AIM OF THE EXERCISE
Please write out every entry below exactly, leaving out any pictures.

[Records excerpted from a collection]
++++++++++++++++++++
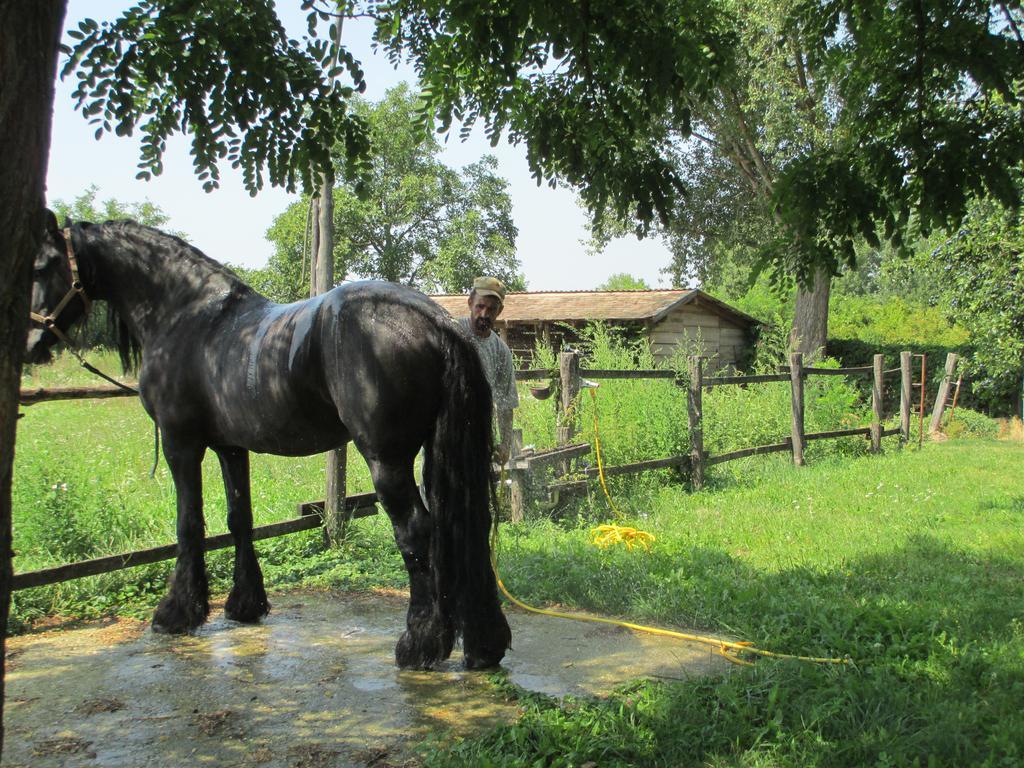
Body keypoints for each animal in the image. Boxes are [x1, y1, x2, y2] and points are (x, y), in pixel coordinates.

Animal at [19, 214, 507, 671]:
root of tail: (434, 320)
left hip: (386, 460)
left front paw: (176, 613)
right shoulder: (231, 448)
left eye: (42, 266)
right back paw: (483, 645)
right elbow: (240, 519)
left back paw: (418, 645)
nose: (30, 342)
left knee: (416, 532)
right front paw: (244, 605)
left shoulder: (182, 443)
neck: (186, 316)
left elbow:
++++++++++++++++++++
WRITTEN SOLUTION
Body keypoints for each animal in the image. Boxes are [x1, y1, x2, y2] and points are (x, y), in pixel coordinates.

Animal at [19, 214, 507, 671]:
root of tail: (434, 320)
left hip: (386, 460)
left front paw: (176, 613)
right shoulder: (231, 448)
left eye: (42, 266)
right back paw: (483, 645)
right elbow: (240, 519)
left back paw: (418, 645)
nose: (30, 342)
left knee: (416, 532)
right front paw: (244, 605)
left shoulder: (182, 443)
neck: (186, 316)
left elbow:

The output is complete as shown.